Ford’s (NYSE:F) net income dropped 35% in the first quarter, reflecting weaker U.S. demand for new vehicles and heavy investments in new technology.
The Dearborn, Mich.-based automaker has warned that earnings would decline in 2017, as Ford comes off a year in which a new F-150 pickup truck drove sales. Ford has also focused on developing self-driving cars and ride-sharing services while the company prepares to roll out its next round of lucrative models, including an updated F-150 and new large SUVs.
Ford said Thursday it continues to forecast a full-year pretax profit of $9 billion, which would mark a decline of $1.4 billion versus 2016. In addition to costs associated with its tech investments, Ford is spending more on parts and commodities used in its vehicles, particularly heavy-duty F-Series trucks that launched last year. Recall expenses also hurt first-quarter earnings.
During a conference call with analysts, CEO Mark Fields said Ford’s truck and SUV portfolio will continue to support the bottom line, noting that Ford’s share of the full-size truck market rose 1.5 percentage points in the first quarter to over 38%.
“We’re not resting on our laurels.

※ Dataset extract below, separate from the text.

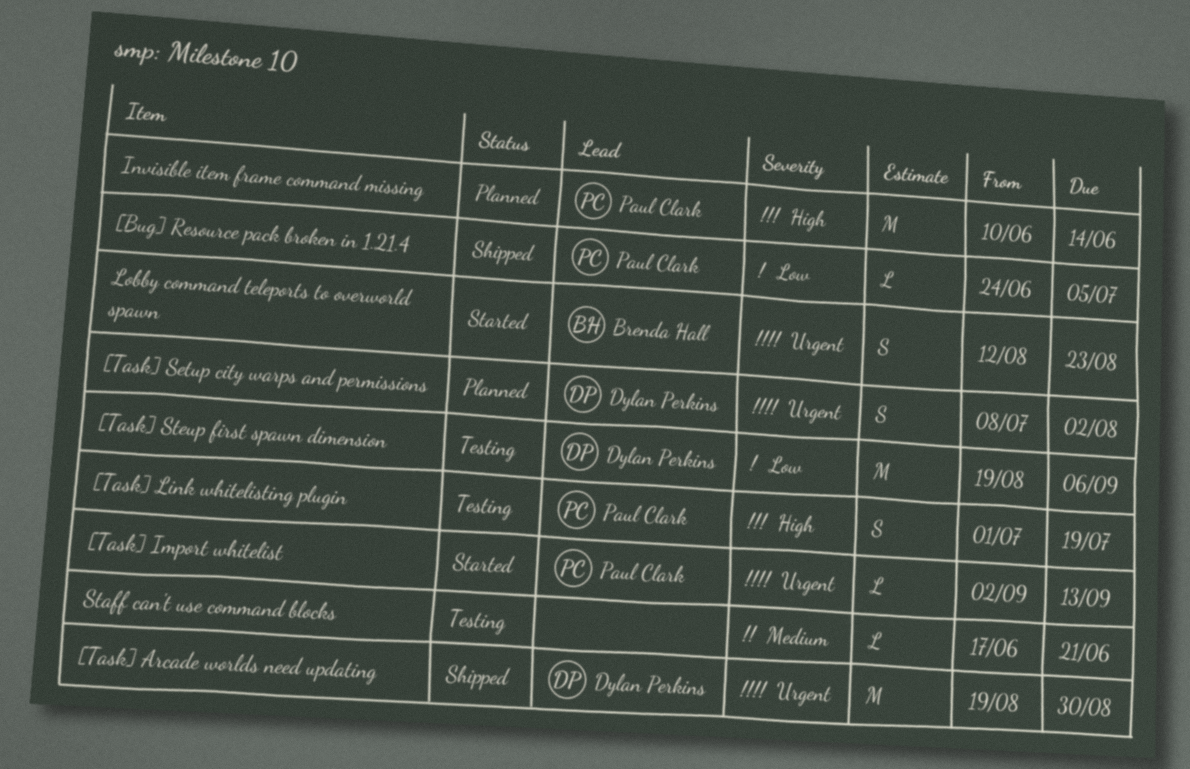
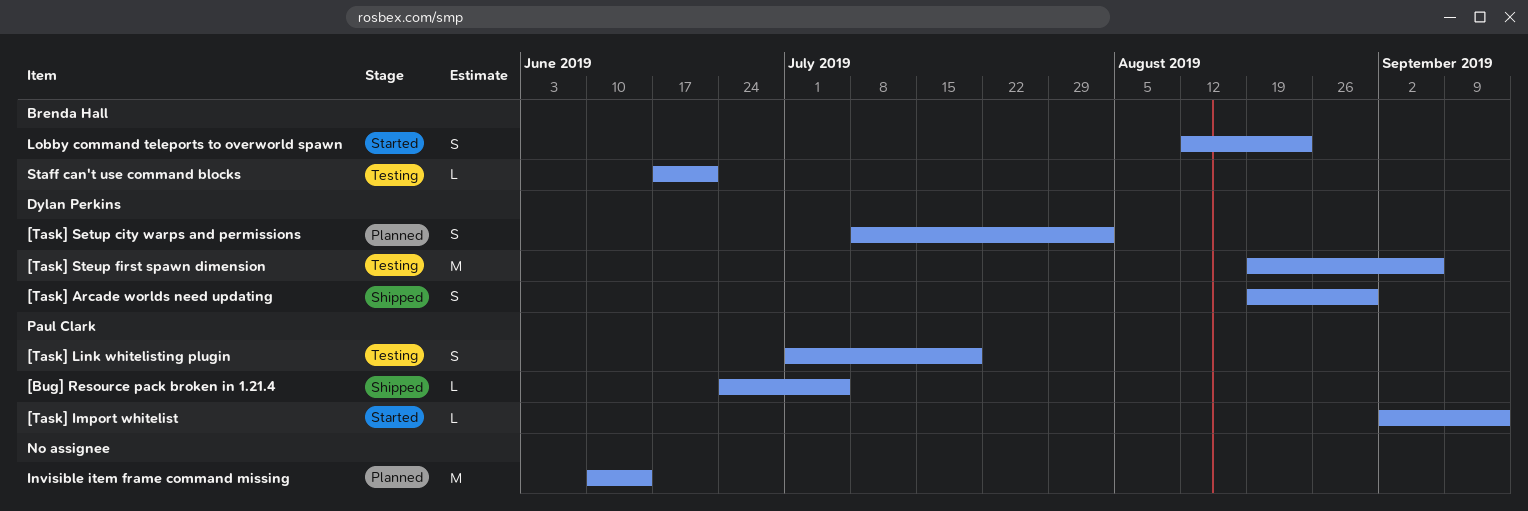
[Task] Arcade worlds need updating, estimate: M -> S
Invisible item frame command missing, owner: Paul Clark -> none
Staff can't use command blocks, owner: none -> Brenda Hall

We have the updated…F-150 coming in the fall of this year, and we have the Ranger (midsize pickup) coming. We’re going to continue to reinforce this profit pillar and build out our moats around this,” Fields said.

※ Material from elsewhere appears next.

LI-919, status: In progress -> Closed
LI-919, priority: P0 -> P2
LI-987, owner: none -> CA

Ford reported a net profit of $1.6 billion, or 40 cents a share, in the first three months of 2017, down from $2.5 billion, or 61 cents a share, a year ago. Pretax profits dropped 42% to $2.2 billion.
Still, Ford managed to outpace Wall Street’s expectations. Adjusted earnings were 39 cents a share, better than the average estimate of 36 cents.
Revenue rose 3.7% to $36.5 billion, beating analysts’ estimate of $34.7 billion.
Shares of the automaker declined during Thursday’s trading session and have lost 16% over the past 12 months. Rival General Motors (NYSE:GM) has seen its stock gain about 6% over the same period.